Babylone : Danser l'origine
Scène

Babylone : Danser l’origine

Les spectacles de Pigeons International sont toujours des rendez-vous avec les plus intimes composantes de la nature humaine. À l’image des jardins suspendus qui ont inspiré Babylone, les trop rares cérémonies orchestrées par Paula de Vasconcelos font de la scène un stupéfiant microcosme de notre monde. Amalgame chatoyant de danse et de théâtre, de bruit et de silence, de souffrance et d’allégresse, sa dixième création ne fait pas exception à la tradition. Dans une savante et minimale évocation du jardin d’Éden, dix interprètes et trois musiciens font revivre en mots et surtout en mouvements les balbutiements de l’humanité.

Particulièrement sobre, la scénographie (également signée par la chorégraphe et metteure en scène) laisse toute la place au "quotidien" d’une galerie de personnages blessés. Tel un démiurge, un drôle de jardinier (Igor Ovadis) fera surgir les éléments des entrailles d’une vaste plate-forme de bois verni: la lumière, la terre et l’eau. Apparaissent ensuite Adam et Ève, le couple originel, pressés d’entrer dans la lumière, de dire au monde, en une somptueuse danse, toute la fragilité et la suprématie caractérisant l’être humain. Alors que la toute fine Milene Azze donne beaucoup de caractère à sa première femme, Emmanuel Jouthe incarne, avec toute la prestance qu’on lui connaît, un Adam dont la couleur de peau symbolise bien la portée universelle du spectacle.

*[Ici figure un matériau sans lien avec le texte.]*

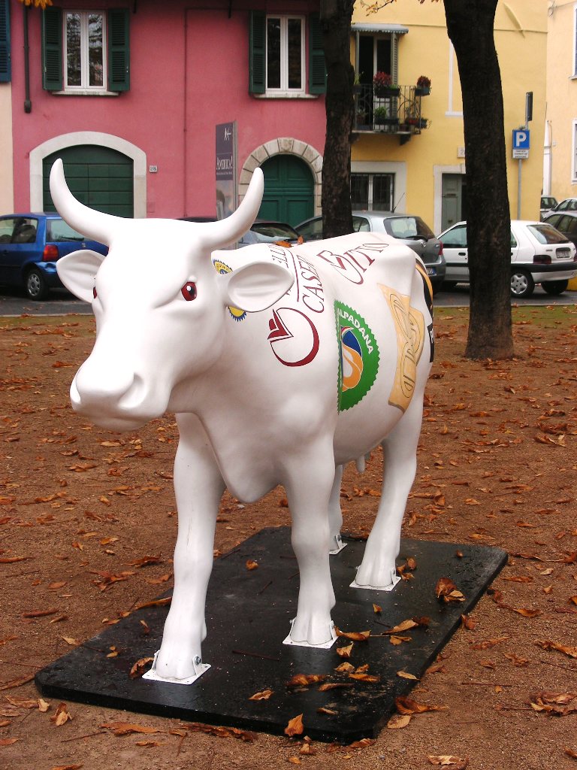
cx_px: 288
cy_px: 385
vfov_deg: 33.2
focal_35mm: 58
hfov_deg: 25.2
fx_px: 1289
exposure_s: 1/59.5
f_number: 3.5
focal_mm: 9.7
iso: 50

Évoluant dans la plus manifeste liberté, recréant les interactions naturelles de la vie en groupe, les dix protagonistes polyglottes de cette fresque offrent des instants d’une grande beauté. Est-ce grâce à sa trame narrative – l’une des plus sommaires que la metteure en scène ait utilisées comme alibi à sa création – que ce spectacle atteint des moments de danse pure? Quoi qu’il en soit, la créatrice s’autorise des envolées souveraines où l’aspect chorégraphique acquiert une autonomie peu commune. Sa gestuelle s’affirme, se précise, se charge d’émotions toujours plus salvatrices ou insoutenables.

En revisitant les mythes fondateurs de manière aussi séduisante qu’actuelle, Babylone démontre que seules la musique et la danse peuvent lancer des ponts aussi inébranlables entre les hommes et les femmes du monde entier.